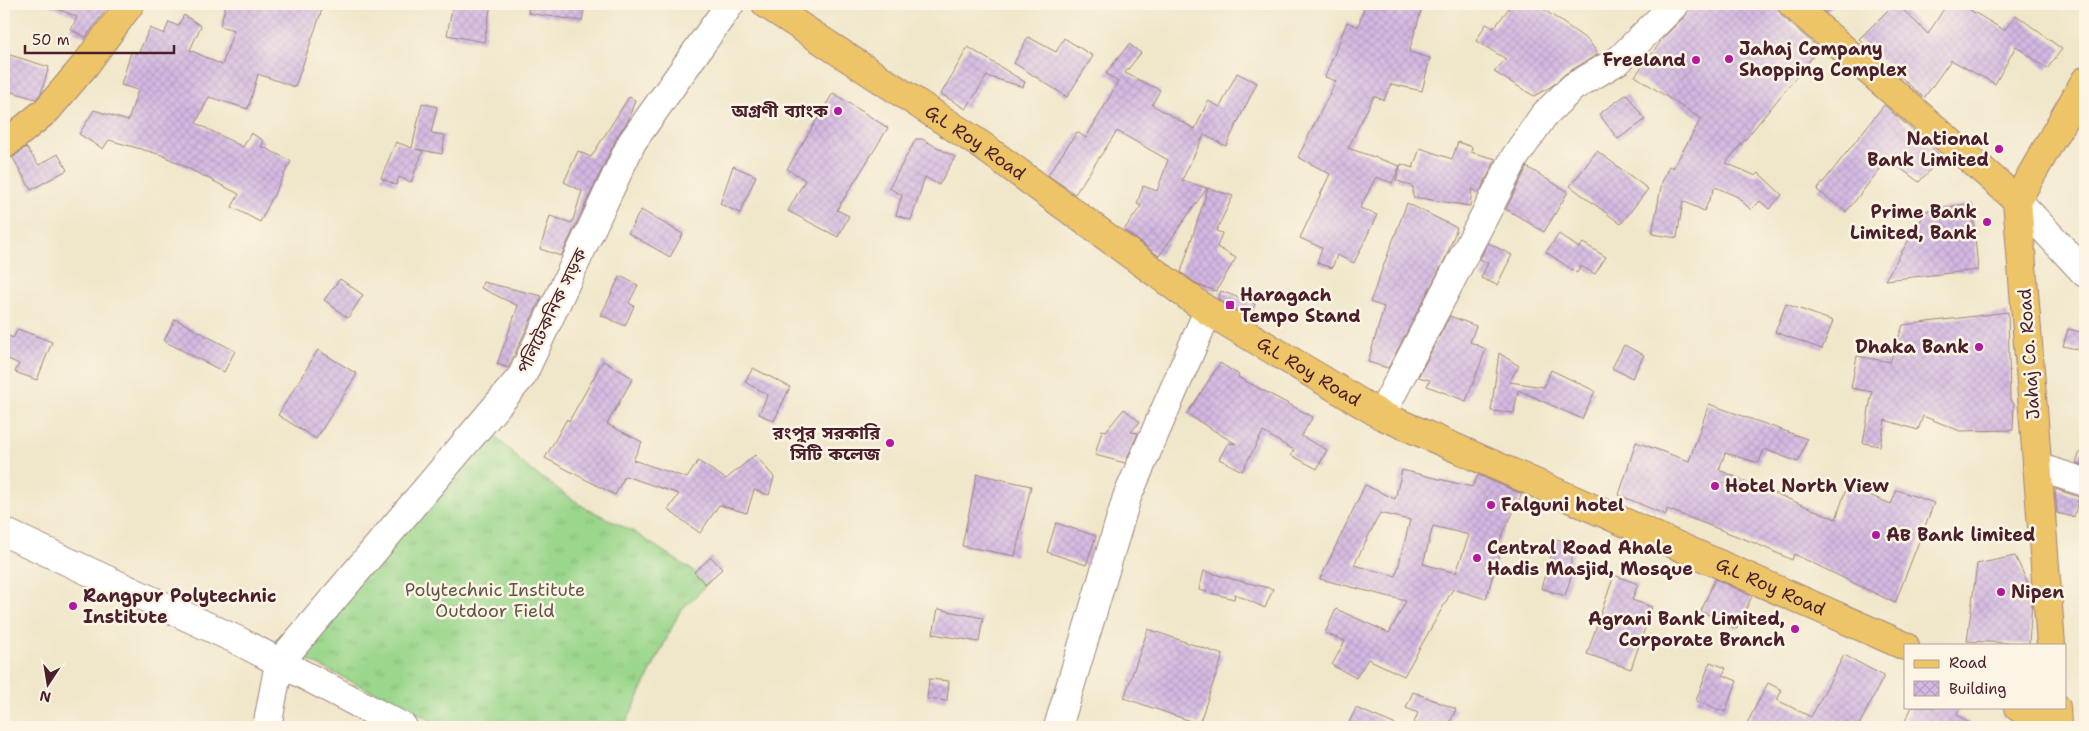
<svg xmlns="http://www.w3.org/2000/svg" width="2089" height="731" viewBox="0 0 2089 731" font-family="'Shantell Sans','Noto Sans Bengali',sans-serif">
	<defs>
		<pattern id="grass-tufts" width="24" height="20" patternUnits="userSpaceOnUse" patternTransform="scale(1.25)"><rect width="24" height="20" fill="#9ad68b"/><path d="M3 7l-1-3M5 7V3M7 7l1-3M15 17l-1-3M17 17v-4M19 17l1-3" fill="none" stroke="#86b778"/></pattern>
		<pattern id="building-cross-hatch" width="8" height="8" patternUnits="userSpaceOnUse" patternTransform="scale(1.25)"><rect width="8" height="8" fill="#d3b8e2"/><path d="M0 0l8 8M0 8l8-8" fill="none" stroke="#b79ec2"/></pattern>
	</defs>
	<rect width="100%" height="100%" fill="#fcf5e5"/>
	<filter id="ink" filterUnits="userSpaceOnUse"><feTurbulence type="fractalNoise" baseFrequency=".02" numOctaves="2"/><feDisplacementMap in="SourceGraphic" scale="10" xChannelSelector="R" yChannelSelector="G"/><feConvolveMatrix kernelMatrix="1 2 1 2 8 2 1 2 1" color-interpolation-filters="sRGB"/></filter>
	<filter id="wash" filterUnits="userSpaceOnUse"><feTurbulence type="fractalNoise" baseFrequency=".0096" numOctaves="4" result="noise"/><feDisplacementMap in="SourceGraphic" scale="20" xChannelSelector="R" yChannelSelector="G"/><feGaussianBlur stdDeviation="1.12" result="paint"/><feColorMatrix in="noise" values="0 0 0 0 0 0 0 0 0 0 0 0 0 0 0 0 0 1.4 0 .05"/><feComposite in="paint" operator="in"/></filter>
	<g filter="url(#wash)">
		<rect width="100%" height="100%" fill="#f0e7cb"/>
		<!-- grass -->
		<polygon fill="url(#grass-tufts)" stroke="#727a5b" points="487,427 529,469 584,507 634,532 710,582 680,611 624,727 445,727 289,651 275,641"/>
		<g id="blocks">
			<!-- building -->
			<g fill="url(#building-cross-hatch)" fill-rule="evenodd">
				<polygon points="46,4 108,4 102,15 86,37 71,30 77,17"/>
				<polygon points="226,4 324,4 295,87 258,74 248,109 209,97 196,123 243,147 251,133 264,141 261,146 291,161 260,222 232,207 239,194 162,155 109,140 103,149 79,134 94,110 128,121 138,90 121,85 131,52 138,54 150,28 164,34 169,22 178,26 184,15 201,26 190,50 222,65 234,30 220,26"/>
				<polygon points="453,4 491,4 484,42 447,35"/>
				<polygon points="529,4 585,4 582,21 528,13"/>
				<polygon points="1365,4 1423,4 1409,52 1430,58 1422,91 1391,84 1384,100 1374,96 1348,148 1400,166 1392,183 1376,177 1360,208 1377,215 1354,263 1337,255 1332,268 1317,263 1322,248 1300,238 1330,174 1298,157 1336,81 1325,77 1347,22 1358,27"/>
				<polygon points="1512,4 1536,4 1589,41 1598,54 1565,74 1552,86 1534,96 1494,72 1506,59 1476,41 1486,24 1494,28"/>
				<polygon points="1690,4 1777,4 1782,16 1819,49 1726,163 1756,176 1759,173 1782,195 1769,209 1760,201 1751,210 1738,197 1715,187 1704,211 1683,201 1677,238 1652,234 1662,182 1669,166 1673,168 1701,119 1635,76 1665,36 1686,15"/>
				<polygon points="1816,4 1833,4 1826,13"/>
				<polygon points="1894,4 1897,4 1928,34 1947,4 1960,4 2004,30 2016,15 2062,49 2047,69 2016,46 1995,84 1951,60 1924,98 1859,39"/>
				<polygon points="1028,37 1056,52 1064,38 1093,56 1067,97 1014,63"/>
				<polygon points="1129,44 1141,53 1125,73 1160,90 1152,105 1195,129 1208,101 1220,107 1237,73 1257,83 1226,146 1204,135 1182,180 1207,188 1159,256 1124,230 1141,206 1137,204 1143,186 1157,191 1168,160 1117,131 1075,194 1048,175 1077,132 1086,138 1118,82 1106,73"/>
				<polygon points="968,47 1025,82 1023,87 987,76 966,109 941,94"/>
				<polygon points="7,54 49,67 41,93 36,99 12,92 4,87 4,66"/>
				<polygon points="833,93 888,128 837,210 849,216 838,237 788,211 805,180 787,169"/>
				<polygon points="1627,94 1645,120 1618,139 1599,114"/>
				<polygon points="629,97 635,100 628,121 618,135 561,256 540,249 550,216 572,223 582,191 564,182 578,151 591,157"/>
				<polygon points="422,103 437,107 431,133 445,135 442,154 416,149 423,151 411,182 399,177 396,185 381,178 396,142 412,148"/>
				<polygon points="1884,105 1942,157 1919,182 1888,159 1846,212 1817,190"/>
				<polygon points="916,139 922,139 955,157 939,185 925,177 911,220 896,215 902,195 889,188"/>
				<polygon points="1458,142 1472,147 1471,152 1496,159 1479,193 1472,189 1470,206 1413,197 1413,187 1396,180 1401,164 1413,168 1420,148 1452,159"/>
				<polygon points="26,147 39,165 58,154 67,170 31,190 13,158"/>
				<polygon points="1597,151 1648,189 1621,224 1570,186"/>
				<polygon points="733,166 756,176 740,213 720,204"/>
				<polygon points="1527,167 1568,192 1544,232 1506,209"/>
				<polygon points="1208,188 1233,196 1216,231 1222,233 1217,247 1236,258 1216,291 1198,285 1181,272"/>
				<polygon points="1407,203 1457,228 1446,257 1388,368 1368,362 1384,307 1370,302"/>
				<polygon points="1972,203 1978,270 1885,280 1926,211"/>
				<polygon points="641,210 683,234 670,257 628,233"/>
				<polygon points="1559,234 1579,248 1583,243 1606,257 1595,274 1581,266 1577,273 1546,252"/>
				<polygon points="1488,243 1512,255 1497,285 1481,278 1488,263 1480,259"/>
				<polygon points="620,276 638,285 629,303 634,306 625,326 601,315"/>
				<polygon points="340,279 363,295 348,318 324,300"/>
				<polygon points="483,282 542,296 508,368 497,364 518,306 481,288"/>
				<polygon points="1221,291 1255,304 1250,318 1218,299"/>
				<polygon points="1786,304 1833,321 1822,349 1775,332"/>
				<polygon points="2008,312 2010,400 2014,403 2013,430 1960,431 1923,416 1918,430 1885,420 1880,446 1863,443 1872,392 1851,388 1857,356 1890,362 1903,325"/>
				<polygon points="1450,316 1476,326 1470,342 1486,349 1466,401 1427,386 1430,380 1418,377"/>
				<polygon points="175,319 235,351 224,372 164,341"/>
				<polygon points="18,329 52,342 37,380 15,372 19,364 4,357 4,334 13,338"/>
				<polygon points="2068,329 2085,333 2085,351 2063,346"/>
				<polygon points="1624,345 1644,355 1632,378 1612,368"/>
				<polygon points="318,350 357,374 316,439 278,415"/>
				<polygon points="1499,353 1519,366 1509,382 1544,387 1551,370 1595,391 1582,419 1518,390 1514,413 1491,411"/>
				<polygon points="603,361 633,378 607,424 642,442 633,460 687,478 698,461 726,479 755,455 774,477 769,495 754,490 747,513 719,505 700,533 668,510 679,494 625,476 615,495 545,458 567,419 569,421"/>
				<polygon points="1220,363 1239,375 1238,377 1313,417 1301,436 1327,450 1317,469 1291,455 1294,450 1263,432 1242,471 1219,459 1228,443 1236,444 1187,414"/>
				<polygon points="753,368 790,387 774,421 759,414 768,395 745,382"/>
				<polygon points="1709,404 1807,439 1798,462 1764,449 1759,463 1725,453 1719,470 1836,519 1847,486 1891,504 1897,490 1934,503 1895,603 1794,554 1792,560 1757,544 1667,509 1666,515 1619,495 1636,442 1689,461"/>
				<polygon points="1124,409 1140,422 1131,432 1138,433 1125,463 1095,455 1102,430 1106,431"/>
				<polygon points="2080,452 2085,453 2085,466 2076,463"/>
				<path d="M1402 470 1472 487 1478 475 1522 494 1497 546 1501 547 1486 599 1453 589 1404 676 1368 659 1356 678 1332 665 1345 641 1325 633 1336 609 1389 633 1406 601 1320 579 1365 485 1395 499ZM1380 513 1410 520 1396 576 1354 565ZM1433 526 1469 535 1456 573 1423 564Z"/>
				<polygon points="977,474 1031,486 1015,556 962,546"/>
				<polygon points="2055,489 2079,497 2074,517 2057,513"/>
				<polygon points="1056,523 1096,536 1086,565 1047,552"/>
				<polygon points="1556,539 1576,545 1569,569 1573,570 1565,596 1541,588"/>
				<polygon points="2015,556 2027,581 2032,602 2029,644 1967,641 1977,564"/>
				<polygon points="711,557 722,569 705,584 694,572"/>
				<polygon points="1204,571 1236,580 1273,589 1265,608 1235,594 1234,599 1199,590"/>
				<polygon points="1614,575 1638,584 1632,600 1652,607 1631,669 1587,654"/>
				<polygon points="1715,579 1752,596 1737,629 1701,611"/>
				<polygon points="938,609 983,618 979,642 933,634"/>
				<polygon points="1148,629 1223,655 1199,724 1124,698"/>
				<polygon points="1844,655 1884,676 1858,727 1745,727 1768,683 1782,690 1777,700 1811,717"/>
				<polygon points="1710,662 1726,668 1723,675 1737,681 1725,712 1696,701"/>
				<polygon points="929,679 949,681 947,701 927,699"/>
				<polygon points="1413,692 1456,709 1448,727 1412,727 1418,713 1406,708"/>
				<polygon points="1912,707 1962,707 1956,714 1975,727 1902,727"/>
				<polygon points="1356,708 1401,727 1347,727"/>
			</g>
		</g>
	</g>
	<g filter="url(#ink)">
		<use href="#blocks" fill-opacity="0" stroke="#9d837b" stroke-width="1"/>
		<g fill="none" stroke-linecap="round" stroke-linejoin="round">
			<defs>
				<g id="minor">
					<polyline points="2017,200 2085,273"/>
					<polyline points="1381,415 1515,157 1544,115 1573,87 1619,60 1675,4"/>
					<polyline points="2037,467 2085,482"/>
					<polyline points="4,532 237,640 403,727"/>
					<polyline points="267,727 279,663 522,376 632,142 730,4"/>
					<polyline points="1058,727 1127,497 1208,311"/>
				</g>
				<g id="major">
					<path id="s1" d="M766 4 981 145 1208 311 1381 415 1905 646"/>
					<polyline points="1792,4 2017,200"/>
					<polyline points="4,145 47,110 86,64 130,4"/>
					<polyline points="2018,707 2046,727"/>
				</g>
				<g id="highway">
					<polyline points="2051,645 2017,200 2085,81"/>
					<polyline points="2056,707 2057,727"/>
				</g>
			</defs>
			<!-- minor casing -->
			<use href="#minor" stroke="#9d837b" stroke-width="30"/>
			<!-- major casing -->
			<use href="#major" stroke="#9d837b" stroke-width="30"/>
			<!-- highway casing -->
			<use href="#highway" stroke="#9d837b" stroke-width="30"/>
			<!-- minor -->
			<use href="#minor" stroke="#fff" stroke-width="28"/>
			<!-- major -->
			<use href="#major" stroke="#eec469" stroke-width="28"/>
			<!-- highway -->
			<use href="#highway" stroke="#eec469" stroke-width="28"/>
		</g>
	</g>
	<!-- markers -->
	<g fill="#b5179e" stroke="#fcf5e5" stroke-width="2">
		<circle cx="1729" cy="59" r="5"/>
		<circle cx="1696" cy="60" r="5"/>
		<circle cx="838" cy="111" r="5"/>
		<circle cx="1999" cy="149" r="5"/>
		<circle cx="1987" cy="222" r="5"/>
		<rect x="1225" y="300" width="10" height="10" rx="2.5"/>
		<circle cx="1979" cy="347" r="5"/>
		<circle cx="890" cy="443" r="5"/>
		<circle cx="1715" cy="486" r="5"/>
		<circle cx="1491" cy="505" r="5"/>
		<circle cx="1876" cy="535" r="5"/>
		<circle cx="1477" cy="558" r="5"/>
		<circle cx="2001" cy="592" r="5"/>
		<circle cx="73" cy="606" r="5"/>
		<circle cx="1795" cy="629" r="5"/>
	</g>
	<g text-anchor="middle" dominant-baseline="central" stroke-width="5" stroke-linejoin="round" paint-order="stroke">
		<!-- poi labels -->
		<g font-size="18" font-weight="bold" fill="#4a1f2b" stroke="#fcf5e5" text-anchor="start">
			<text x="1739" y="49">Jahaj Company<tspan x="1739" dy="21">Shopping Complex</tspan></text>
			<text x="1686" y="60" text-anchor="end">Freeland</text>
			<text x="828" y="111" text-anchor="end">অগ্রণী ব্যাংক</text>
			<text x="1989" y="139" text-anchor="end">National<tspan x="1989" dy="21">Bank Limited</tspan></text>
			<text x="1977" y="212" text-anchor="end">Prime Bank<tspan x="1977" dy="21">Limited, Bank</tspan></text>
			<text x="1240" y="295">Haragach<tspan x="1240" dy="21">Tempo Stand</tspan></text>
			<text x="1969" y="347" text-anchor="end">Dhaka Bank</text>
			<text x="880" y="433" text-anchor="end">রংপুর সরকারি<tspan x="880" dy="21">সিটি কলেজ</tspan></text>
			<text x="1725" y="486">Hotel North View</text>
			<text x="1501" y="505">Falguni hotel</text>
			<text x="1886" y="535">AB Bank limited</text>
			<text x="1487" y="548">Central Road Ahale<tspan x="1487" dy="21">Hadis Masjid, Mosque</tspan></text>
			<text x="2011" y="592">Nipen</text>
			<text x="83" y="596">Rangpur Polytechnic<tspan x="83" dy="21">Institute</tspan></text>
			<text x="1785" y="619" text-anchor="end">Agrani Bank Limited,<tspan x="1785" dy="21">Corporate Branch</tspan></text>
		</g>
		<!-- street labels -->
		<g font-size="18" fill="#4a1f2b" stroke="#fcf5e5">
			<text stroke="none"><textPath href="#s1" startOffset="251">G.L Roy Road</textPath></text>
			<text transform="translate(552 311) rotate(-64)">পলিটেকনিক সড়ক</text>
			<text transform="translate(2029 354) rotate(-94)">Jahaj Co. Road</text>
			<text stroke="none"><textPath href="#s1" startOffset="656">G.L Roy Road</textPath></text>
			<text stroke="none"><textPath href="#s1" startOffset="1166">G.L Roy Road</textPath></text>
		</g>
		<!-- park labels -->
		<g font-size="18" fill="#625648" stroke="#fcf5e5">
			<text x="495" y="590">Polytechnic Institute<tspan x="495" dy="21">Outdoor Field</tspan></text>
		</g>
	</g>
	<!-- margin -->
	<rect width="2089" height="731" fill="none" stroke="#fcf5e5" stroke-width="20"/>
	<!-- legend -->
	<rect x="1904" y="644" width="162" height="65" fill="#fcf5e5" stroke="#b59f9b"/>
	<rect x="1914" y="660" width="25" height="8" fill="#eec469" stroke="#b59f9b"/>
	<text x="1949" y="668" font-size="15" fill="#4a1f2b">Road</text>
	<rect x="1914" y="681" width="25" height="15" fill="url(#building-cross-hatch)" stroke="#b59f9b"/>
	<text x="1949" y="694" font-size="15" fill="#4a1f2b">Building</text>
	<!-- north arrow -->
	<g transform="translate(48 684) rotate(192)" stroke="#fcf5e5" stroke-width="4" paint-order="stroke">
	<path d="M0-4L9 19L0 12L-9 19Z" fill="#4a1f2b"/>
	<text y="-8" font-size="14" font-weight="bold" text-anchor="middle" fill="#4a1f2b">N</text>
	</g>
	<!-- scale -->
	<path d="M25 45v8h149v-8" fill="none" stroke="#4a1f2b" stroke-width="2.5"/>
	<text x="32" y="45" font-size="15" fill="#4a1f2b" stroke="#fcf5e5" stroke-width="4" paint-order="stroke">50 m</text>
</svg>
○ ○ ○ ○ ○
Give the number of lines in the entries that hold the string "bold", and add nothing else.

▶ _Answer box_
2